_YOUR INSTRUCTIONS_.
Reproduce every line of the listing below verbatim.

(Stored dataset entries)

[Start of section]

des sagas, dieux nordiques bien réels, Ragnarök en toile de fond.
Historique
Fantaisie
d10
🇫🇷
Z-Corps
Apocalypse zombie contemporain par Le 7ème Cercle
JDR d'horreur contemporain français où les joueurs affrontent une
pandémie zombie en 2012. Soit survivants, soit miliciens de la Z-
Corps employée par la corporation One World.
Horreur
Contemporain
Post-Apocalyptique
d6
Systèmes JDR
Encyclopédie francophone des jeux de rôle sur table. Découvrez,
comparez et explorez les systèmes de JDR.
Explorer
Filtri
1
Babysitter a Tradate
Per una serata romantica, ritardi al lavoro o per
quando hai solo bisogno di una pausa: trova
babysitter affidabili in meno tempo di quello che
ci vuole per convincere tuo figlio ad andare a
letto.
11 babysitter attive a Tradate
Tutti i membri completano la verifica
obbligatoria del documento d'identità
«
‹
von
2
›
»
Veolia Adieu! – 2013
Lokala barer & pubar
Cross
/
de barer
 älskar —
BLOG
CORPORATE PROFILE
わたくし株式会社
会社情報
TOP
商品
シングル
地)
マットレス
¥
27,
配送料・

[End of section]

_SOLUTION FOR THIS TASK_.
des sagas, dieux nordiques bien réels, Ragnarök en toile de fond.
Historique
Fantaisie
d10
🇫🇷
Z-Corps
Apocalypse zombie contemporain par Le 7ème Cercle
JDR d'horreur contemporain français où les joueurs affrontent une
pandémie zombie en 2012. Soit survivants, soit miliciens de la Z-
Corps employée par la corporation One World.
Horreur
Contemporain
Post-Apocalyptique
d6
Systèmes JDR
Encyclopédie francophone des jeux de rôle sur table. Découvrez,
comparez et explorez les systèmes de JDR.
Explorer
Filtri
1
Babysitter a Tradate
Per una serata romantica, ritardi al lavoro o per
quando hai solo bisogno di una pausa: trova
babysitter affidabili in meno tempo di quello che
ci vuole per convincere tuo figlio ad andare a
letto.
11 babysitter attive a Tradate
Tutti i membri completano la verifica
obbligatoria del documento d'identità
«
‹
von
2
›
»
Veolia Adieu! – 2013
Lokala barer & pubar
Cross
/
de barer
 älskar —
BLOG
CORPORATE PROFILE
わたくし株式会社
会社情報
TOP
商品
シングル
地)
マットレス
¥
27,
配送料・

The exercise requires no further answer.